Notice more TV ads lately? You’re not imagining it.
The amount of commercial time on cable TV keeps increasing as networks try to make up for shrinking audiences by stuffing more ads into every hour of television. That’s despite years of promises to cut back on ads.
Last quarter, commercial time rose 1 percent, according to Michael Nathanson, an analyst at MoffettNathanson LLC. After declining in 2017, the volume of ads increased every quarter last year and expanded again in the first half of 2019, he says. Fox was the only major cable network group to lower its ads last quarter, cutting them by 2 percent, according to Nathanson’s analysis.
As TV viewership declines and more consumers jump to streaming services like Netflix, media companies have only a couple of options to generate the advertising revenue that Wall Street expects: They can raise prices, run more commercials or do a little of both.
“Look at the decline in ratings,” Nathanson says. “Everyone’s got pressure to make their quarterly numbers. Long-term, it’s a very bad decision, but you don’t want to miss your numbers and have your stock go down.”
Media companies are adding more commercials because sponsors are more sensitive to price increases than to clutter, says Brian Wieser, global president of business intelligence at the advertising giant GroupM.
And if a TV network were to cut the time allotted for commercials, it would need to boost advertising rates to make up the difference—a tough sell if rival networks aren’t doing the same, Wieser adds.
The result is “an economic standoff” between the networks and advertisers, according to Howard Shimmel, the former chief research officer at Turner, which is now part of AT&T. And the losers are viewers.
“Networks can’t afford to cut their commercial loads dramatically without it affecting ad revenue,” says Shimmel, who now runs his own consulting firm. “And ad agencies aren’t willing to accept dramatically higher prices for more commercial time.”
The big issue isn’t the total amount of commercial time—but the long breaks that viewers must endure, Shimmel says.
“If you have to wait six minutes for your content to come back in a world where people have remotes and can quickly switch to Netflix or Hulu, that exacerbates the issue,” he adds.
Too many commercials probably isn’t the main reason people cancel their cable-TV service, he says. “But it’s definitely in the top five.”

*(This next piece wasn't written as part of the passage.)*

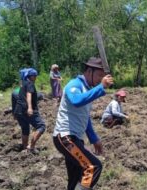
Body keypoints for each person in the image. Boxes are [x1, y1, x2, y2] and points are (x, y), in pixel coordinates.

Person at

Media companies say they get it and have pledged in the past to scale back commercials to avoid alienating younger viewers accustomed to watching TV ad-free on Netflix. By airing fewer ads, networks maintain, the remaining ones will become more memorable, and thus more valuable, allowing them to charge more.
In 2016, for example, Turner cut the commercial time on TruTV and three new shows on TNT.
But these moves haven’t extended across the company. Turner’s commercial load rose 2.4% last quarter to more than 12 minutes per hour, according to Nathanson. A spokesman for the broadcaster said the increase reflected higher ad loads at the kids channel Boomerang, while TruTV cut its ad minutes by 8% and other networks were little changed.
AT&T, which bought Turner parent Time Warner last year, has said the $85 billion deal will ultimately lead to fewer commercials. The company expects to harvest valuable viewer data that leads to higher ad rates.
In 2017, Viacom CEO Bob Bakish said during an earnings call that his company’s commercial minutes “were unhealthily high” and that he planned to reduce them. Viacom currently has the most commercial time of the major cable network owners, with over 14 minutes every hour, Nathanson says. A Viacom spokesman declined to comment.
In February 2018, Linda Yaccarino, chairman of advertising and client partnerships at Comcast’s NBCUniversal, pledged to reduce primetime commercial minutes by 10 percent across its networks, which include USA, MSNBC and Bravo. The company has followed through on that promise and plans to cut more ads during primetime next year, spokesman Joe Benarroch says.
“Ad reduction is something NBCU takes extremely seriously,” Benarroch says, adding that “there’s still more to be done.”
Sometimes programming changes can drive shifts in advertising. A+E Networks raised the ad load at its newer Viceland channel by almost 19 percent after a few years of reduced commercial time. The increase lifted A+E’s overall load by 3.2 percent in the second quarter.
Long-term, the creeping increase in ad loads should be a worry. Nathanson’s firm surveyed consumers and found that “the No. 1 reason people like Netflix is because it’s commercial-free.”